## START Selected excerpt
Chicago Bears claimed an offensive lineman off of waivers
The Chicago Bears claimed offensive lineman Alex Leatherwood off of waivers Wednesday morning. The Bears need depth at the offensive line position. Leatherwood has experience playing interior line positions as well as at tackle.
Leatherwood was a first-round draft pick by the Oakland Raiders in 2021. He was projected to play at right tackle but has also worked as a guard for the Raiders. Leatherwood didn’t seem to fit with the Raiders, and the new regime cut him loose yesterday. He gave up eight sacks last season.
After a rough rookie season, analysts suggested Leatherwood lacked good fundamentals. Nick Shook with NFL.com wrote about what the Raiders coaching staff thought of former Alabama Crimson Tide product:
“The regime that selected Leatherwood didn’t last beyond the 2021 season, and the Alabama product began Year 2 back at tackle under coach Josh McDaniels. Position fit didn’t matter to McDaniels as much as the basics of playing offensive line in the NFL, with McDaniels telling the Las Vegas Review-Journal “what we’re going to focus on is fundamentals, technique.”
## END Selected excerpt
## START Data block
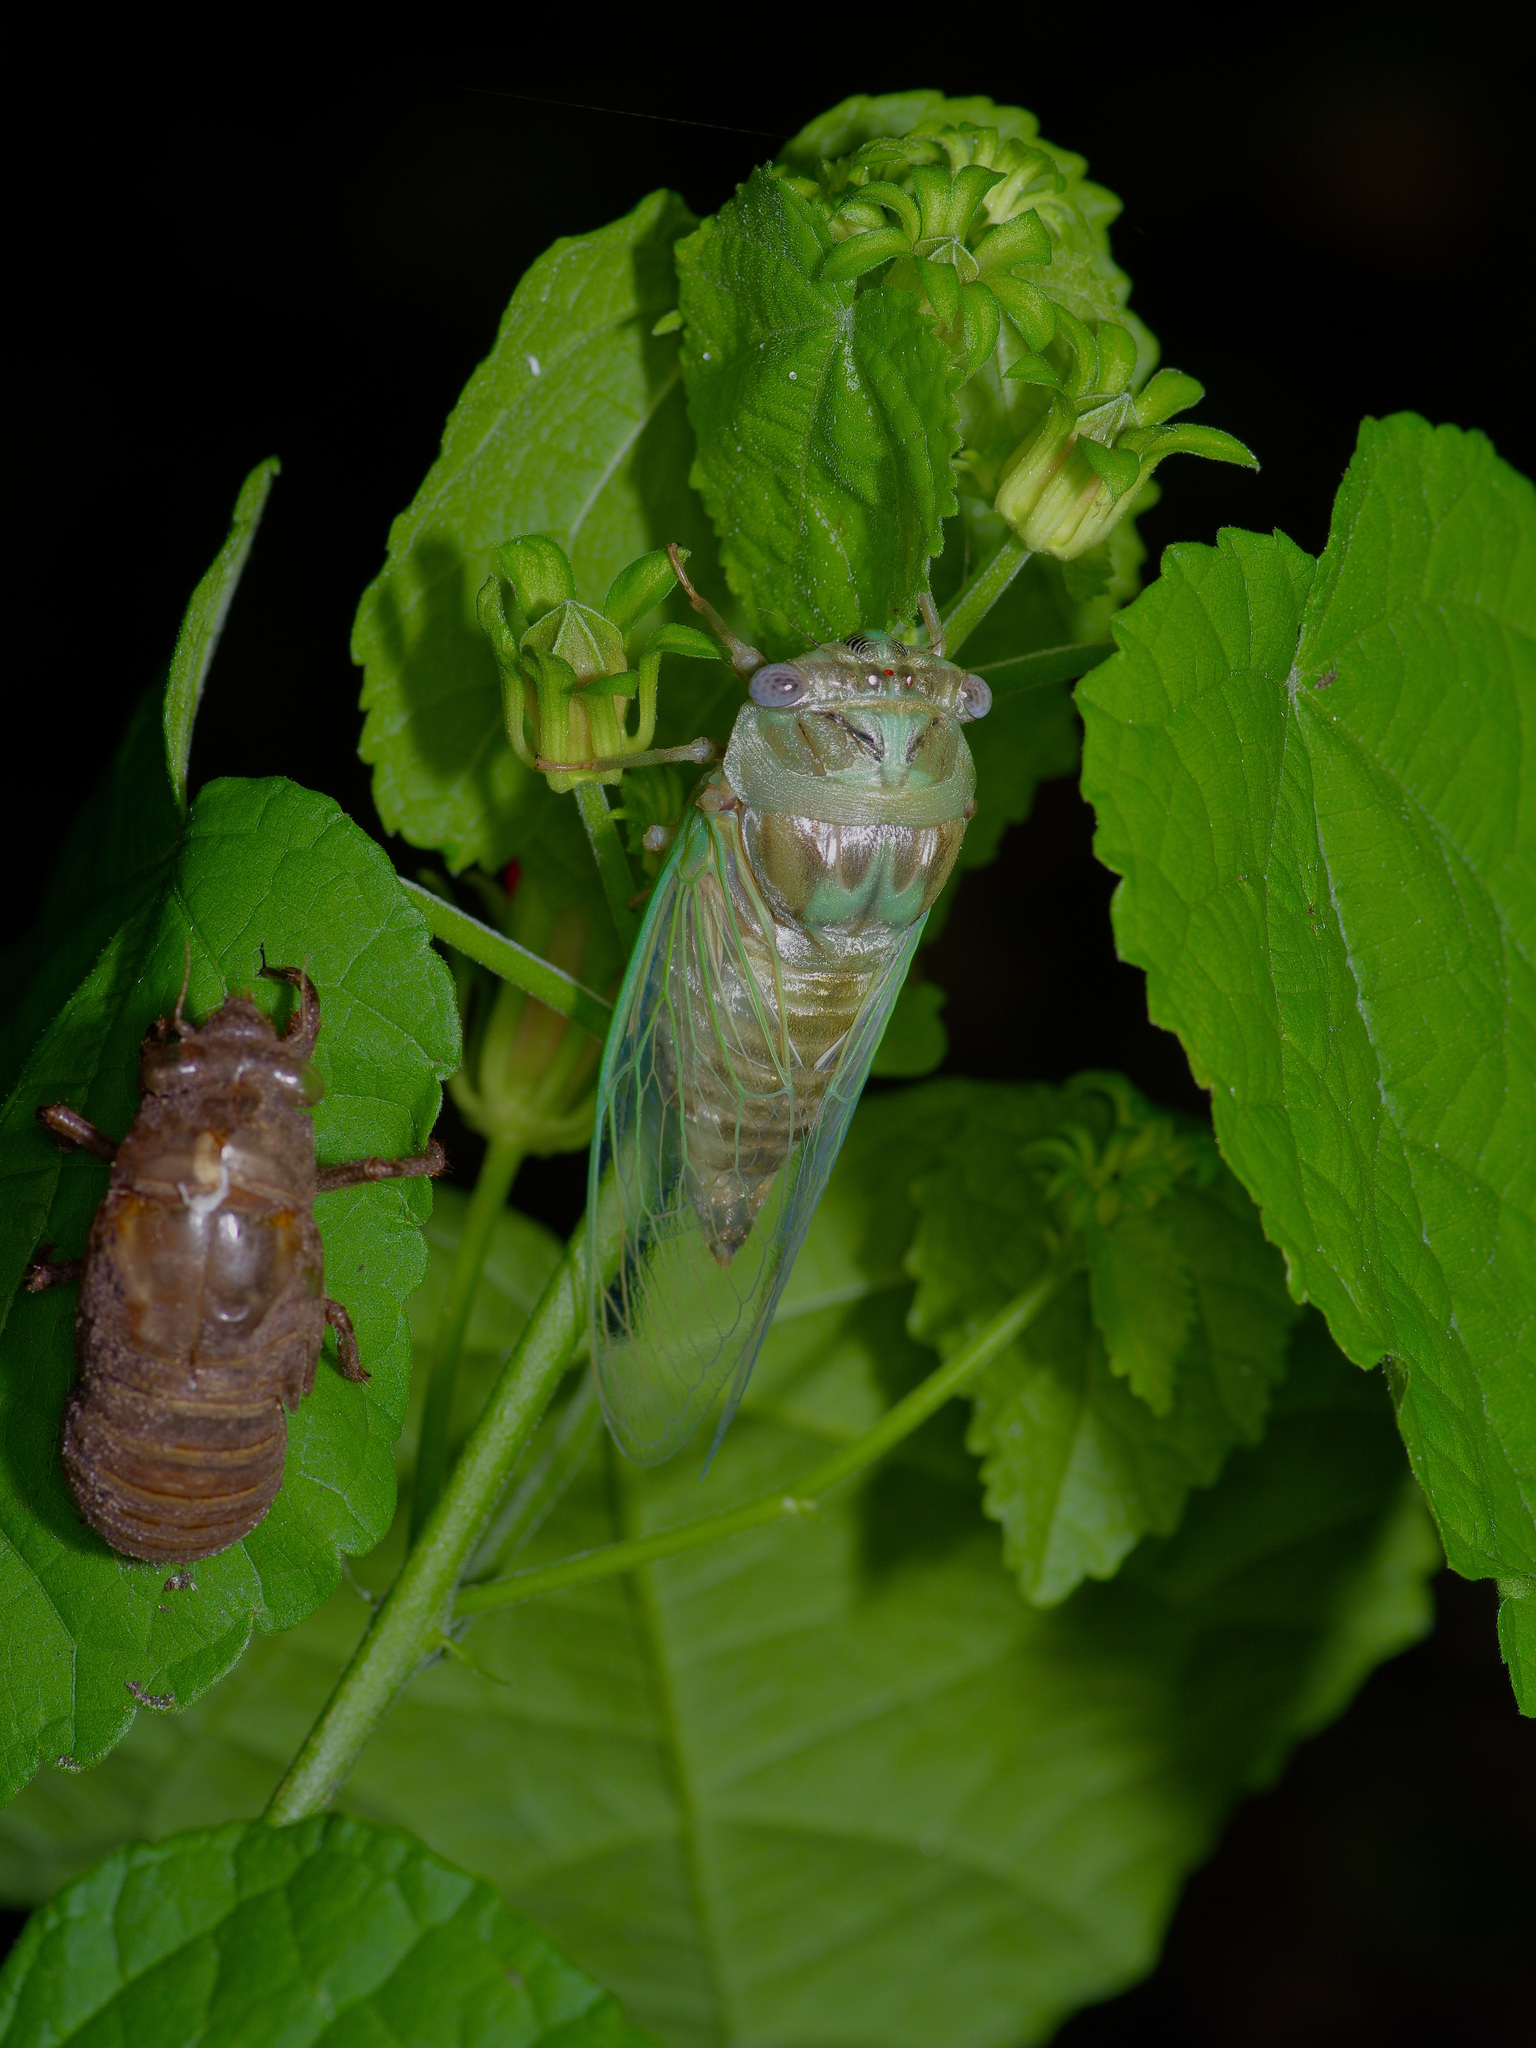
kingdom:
## END Data block
In the article about the Bears' waiver claim, rewrite the paragraph that begins "The Chicago Bears claimed offensive lineman" as a short bulleted list that keeps its main facts.

- The Bears claimed offensive lineman Alex Leatherwood off waivers Wednesday morning.
- The team needs depth on the offensive line.
- Leatherwood has played interior line positions and tackle.